IMAGING & IMAGINING 
ORGANIZATIONS
 
Organizations are everywhere. We depend on them but we don’t understand them well. When they FAIL you cannot just FIX them like a broken bike.
Why not?

1.  They are complex
2.  Many key elements are not visible, especially
3. People Factors or "People Problems” including politics, cultural factors, mental models, and conflicting goals and interests. 
In other words, human behavior patterns make up the structure and functioning of ORGs. Although they also depend on costly hardware, that is worthless without workers.  Machines and other tools supplement human effort, more and more thru all of our history, shifting the human contribution.
More and more "intelligence" gets built into machinery.
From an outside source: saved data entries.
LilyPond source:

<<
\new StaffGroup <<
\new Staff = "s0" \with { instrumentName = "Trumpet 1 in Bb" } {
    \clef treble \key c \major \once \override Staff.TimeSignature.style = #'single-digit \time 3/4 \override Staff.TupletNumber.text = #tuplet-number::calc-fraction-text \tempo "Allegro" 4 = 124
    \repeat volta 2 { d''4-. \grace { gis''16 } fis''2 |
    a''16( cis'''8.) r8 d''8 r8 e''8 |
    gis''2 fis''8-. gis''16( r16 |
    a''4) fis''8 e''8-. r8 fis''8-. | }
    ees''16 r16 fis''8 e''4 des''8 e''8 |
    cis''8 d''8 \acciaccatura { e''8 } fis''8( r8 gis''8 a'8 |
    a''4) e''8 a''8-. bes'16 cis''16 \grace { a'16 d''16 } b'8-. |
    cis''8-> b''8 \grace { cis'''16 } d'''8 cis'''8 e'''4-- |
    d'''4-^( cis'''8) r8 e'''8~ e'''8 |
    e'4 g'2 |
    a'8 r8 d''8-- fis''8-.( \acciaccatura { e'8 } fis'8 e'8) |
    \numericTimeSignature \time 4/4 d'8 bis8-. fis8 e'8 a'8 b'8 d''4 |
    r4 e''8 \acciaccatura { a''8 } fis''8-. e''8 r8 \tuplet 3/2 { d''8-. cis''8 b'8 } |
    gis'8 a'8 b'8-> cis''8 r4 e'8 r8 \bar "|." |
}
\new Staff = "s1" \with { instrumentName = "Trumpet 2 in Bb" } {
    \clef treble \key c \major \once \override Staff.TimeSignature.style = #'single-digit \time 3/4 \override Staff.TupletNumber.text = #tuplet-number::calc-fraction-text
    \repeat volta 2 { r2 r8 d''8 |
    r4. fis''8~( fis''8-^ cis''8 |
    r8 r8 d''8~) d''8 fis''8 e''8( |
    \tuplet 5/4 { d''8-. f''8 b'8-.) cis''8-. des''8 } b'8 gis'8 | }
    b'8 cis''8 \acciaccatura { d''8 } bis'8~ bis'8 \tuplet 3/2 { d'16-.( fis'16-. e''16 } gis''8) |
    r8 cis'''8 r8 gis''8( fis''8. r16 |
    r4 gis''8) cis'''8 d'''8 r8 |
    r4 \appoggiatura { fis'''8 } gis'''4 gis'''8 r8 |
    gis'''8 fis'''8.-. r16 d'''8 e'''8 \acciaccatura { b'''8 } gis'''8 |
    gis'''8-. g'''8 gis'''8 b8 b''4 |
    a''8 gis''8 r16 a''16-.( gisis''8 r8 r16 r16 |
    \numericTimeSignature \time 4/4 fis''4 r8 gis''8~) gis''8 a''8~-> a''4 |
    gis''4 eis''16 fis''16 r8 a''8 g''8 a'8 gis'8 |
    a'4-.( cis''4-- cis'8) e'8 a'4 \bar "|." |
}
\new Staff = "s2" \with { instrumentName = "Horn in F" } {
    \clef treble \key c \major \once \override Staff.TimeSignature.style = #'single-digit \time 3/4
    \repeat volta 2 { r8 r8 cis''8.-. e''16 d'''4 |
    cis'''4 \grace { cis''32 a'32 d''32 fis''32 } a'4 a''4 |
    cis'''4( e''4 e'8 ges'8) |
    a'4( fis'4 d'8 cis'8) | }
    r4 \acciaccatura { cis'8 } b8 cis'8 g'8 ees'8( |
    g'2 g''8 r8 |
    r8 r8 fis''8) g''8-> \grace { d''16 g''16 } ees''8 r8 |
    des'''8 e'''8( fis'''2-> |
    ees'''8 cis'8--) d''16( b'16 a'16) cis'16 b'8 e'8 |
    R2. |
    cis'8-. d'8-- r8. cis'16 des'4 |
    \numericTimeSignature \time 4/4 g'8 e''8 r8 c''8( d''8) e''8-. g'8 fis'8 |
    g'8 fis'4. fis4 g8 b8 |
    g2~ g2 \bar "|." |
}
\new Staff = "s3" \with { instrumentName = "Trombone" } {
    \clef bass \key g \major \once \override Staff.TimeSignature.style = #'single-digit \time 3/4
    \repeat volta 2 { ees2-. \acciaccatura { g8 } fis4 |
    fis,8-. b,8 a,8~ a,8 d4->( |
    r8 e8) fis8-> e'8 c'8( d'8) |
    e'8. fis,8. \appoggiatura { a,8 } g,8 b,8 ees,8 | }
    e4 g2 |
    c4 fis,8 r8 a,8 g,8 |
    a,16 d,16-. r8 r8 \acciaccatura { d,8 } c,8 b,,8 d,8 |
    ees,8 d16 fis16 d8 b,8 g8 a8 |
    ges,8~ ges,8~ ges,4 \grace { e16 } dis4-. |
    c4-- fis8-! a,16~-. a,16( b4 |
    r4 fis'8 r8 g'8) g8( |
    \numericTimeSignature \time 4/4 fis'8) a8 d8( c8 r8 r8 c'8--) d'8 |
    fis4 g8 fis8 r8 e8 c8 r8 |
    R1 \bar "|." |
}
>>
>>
So the workers who are partnered with the smart machines (and those who maintain them) must also be smarter.
Self-managing ORGs are possible now - when leadership roles and management functions are shared more broadly, but they are not eliminated. (See Purser & Cabana, The Self-Managing Organization, Free Press, 1998.)


Our focus on images and metaphors has practical importance since orgs depend on their members having shared images and assumptions about "how we do things here". This is necessary for successful  communication and collaboration. 

Team facilitators often ask members to make explicit their mental images of how their team and organization work, as a foundation for solving problems that have defeated managers. These images (some shared, some disputed) can be captured through talking, as well as by drawing, role-playing, and model-making.